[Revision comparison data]
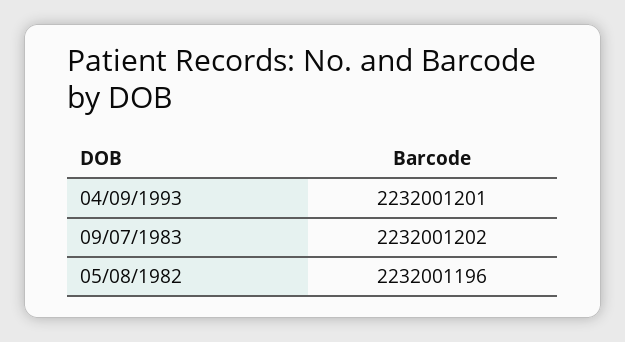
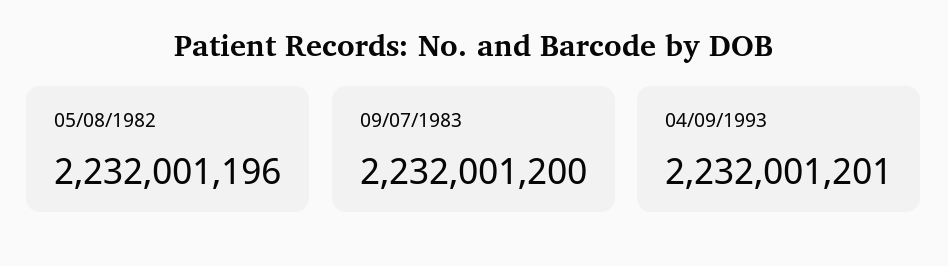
09/07/1983: 2232001202 -> 2232001200

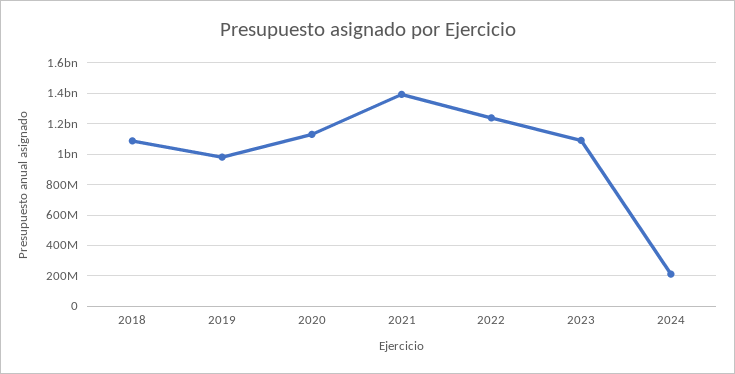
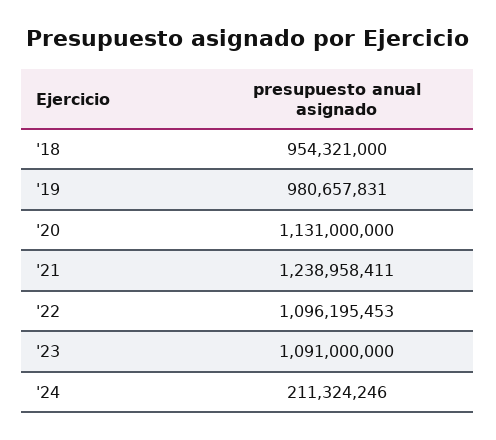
2018: 1100000000 -> 954321000
2021: 1400000000 -> 1238958411
2022: 1250000000 -> 1096195453

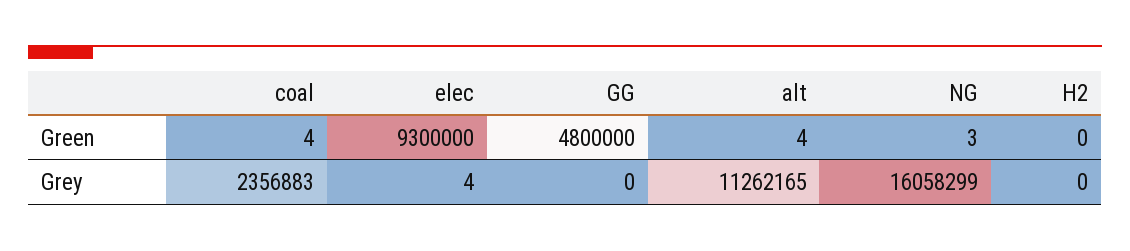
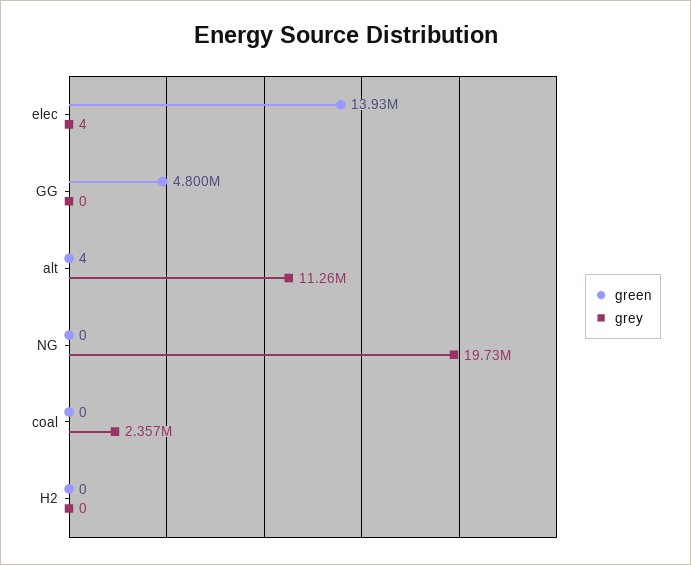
Green, coal: 4 -> 0
Green, elec: 9300000 -> 13930000
Green, NG: 3 -> 0
Grey, NG: 16058299 -> 19730000

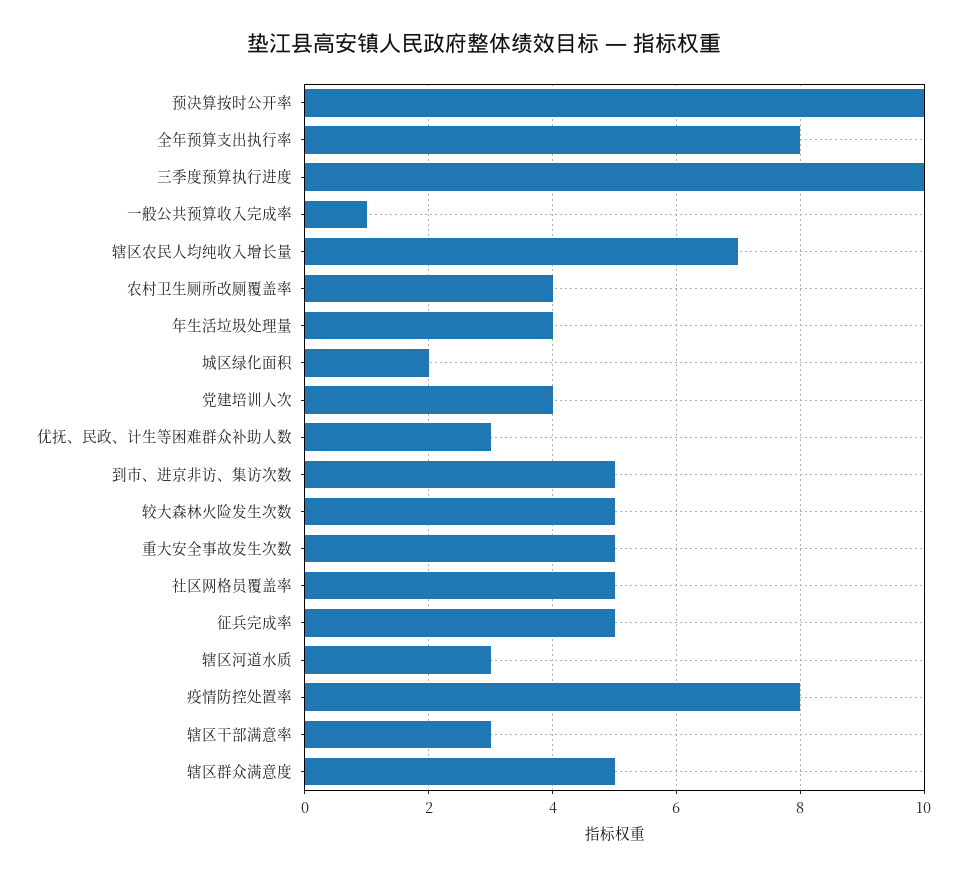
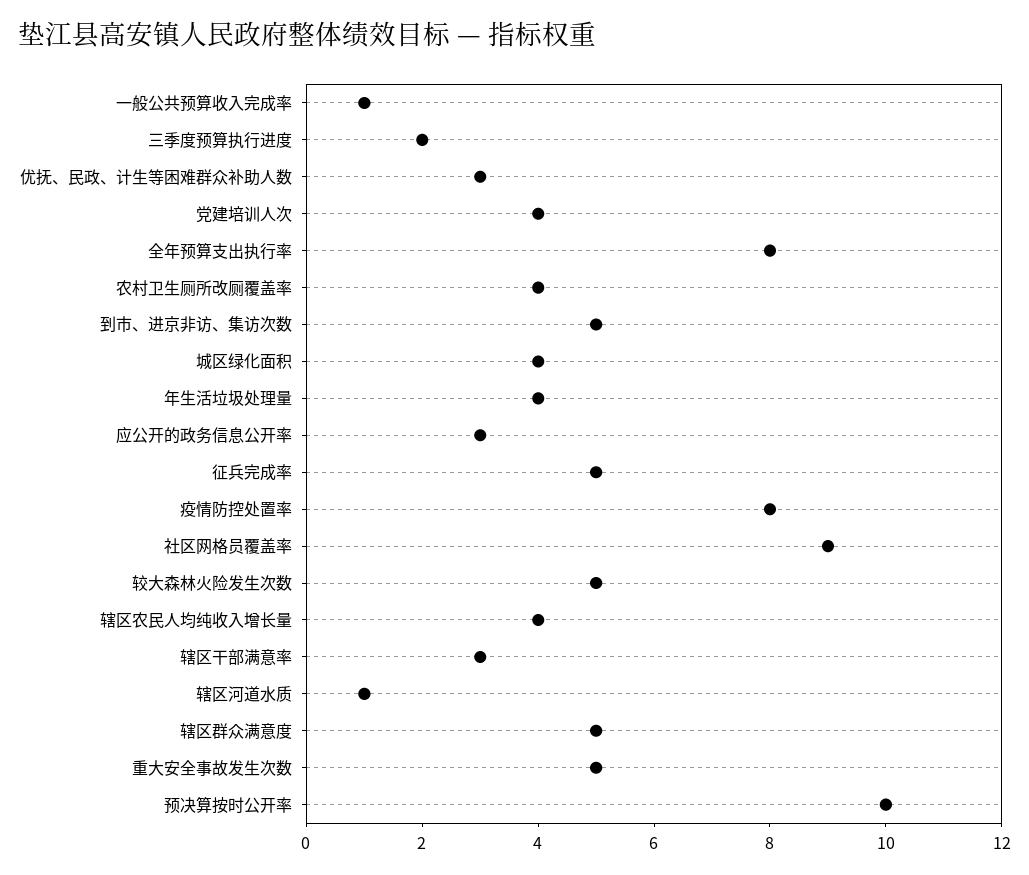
三季度预算执行进度: 10 -> 2
辖区农民人均纯收入增长量: 7 -> 4
城区绿化面积: 2 -> 4
社区网格员覆盖率: 5 -> 9
辖区河道水质: 3 -> 1
应公开的政务信息公开率: none -> 3

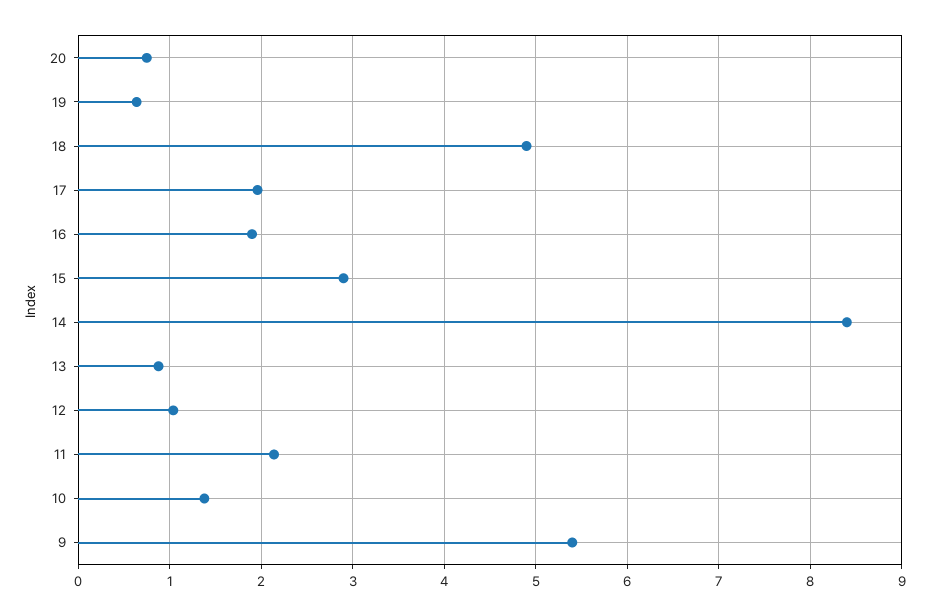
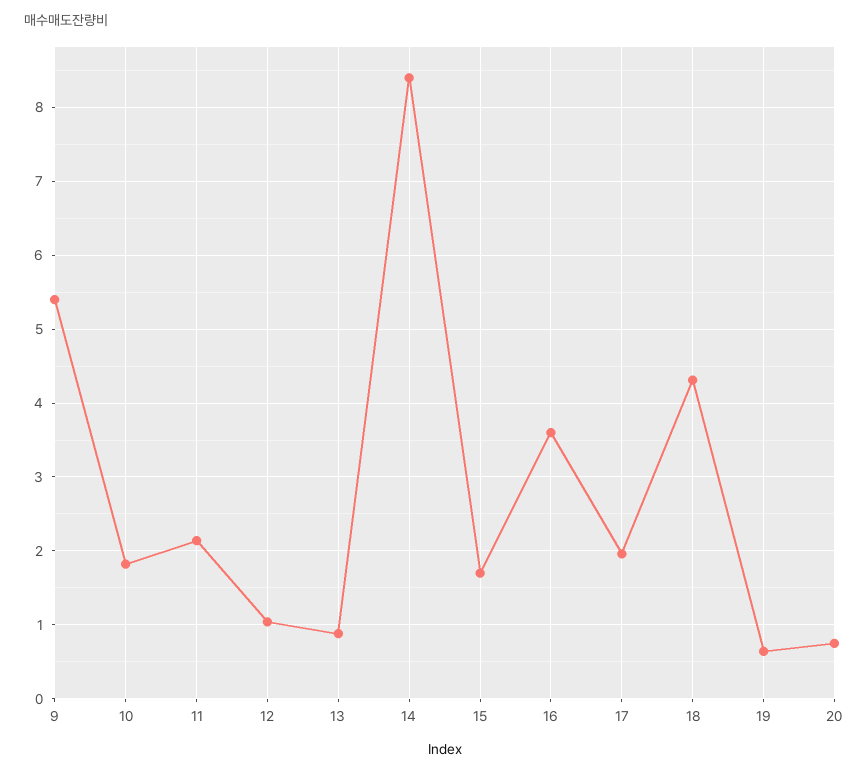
18: 4.9 -> 4.3
16: 1.9 -> 3.6
15: 2.9 -> 1.7
10: 1.4 -> 1.8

■ **Problem**: Check the entries above line by line and return each one containing the word "Green".

■ **Result for this exercise**:
Green, coal: 4 -> 0
Green, elec: 9300000 -> 13930000
Green, NG: 3 -> 0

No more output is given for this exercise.